[As the horrifying death toll continues to fise to many thousands, amid the collapse of much of the home, business, and cultural structures in Nepal — the result of milleniums of colonial domination, oppression, and plunder — the enormous need for international rescue and reconstruction is a plaintive appeal to the good intentions of people everywhere. But the aid will come with many conditions by the powers who bear gifts. It is instructive to study the experience of the “aid” and “recovery” of Haiti from the devastating earthquake of 2010. The US turned Haitian earthquake aid into neo-colonial, militarized occupation. The struggles of people to control their own recovery has been an ongoing fight in Haiti, and now in Nepal. The following except from a chapter in the important new book Good Intentions: Norms and Practices of Humanitarian Imperialism makes this Haitian experience hauntingly present in the streets of Kathmandu today. — Frontlines ed.]

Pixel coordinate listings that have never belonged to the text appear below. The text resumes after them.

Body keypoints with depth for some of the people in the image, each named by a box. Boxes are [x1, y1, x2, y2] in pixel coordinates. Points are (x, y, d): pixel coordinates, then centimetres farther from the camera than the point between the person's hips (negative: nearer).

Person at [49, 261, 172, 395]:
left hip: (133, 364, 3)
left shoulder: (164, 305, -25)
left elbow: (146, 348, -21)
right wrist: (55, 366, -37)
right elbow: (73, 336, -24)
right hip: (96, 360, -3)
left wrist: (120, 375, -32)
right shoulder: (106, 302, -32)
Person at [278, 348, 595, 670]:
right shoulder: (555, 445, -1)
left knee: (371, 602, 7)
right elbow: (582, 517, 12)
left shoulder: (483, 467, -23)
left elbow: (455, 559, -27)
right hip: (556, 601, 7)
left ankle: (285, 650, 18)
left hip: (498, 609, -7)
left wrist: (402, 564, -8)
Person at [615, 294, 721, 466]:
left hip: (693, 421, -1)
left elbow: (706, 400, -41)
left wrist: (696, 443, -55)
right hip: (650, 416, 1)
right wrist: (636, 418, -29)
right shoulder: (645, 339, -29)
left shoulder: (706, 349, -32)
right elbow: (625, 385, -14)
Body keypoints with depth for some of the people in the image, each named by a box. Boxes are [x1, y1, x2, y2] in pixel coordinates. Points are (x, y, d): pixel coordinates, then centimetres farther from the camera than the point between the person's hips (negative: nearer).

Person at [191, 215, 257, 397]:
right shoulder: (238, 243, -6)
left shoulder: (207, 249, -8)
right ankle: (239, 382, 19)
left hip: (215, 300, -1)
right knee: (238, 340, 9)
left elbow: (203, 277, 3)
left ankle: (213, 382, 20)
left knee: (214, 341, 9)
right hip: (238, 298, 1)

US Imperialism and Disaster Capitalism in Haiti
Keir Forgie, from Maximilian Forte’s new book: Good Intentions: Norms and Practices of Humanitarian Imperialism
At 4:53 PM, on Monday, January 12, 2010, a 7.0 magnitude earthquake shocked Port-au-Prince, Haiti. It was the most devastating earthquake the country had experienced in over 200 years, with estimated infrastructure damage between $8 and $14 billion (Donlon, 2012, p. vii; Farmer, 2011, p. 54). This is particularly astounding considering that Haiti is recognized as the poorest country in the Western Hemisphere, with 70% of individuals surviving on less than $2 US per day (Farmer, 2011, p. 60). The quake’s epicentre was located 15 miles southwest of Port-au-Prince, which is the most heavily populated area in all of Haiti (Donlon, 2012, p. vii). Approximately three million Haitians, one third of the country’s population, live in Port-au-Prince and every single individual was affected by the disaster: the Haitian government reported 230,000 deaths, 300,600 injured persons, and between 1.2 to 2 million displaced people (Donlon, 2012, p. vii). The country presented a “blank slate,” with all manner of political, economic, and social services in absolute ruin—an ideal circumstance to exercise the arms of the new (US) imperialism: notably, NGOs, the UN Stabilization Mission in Haiti (MINUSTAH), the militarization of humanitarian aid, and disaster capitalism.
US hegemonic globalization is the current world order—it is the new imperialism. The breadth of US influence across the globe in terms of politics, economics, and military are unparalleled across history, affording the nation the means to orchestrate geopolitics in its favor through coercion, masked by rhetorical altruism (Moselle, 2008, pp. 1, 8). However, the US is currently challenged by a state of economic decline and shifting international relations. In an effort to maintain its dominant position, the US must implement a number of novel strategies. As such, the “new imperialism” is distinguished by certain contemporary characteristics: notably, war in the pursuit of dwindling natural resources, the militarization of the social sciences, war corporatism, the romanticization of imperialism, and as a central focus to this paper, the framing of military interventions as “humanitarian,” legitimized through rhetoric of freedom, democracy, and the right to intervene. In truth, the militarization of humanitarian aid serves to facilitate the imposition of neoliberal economic policies through the exploitation of weakened states—a
strategy known as “disaster capitalism”.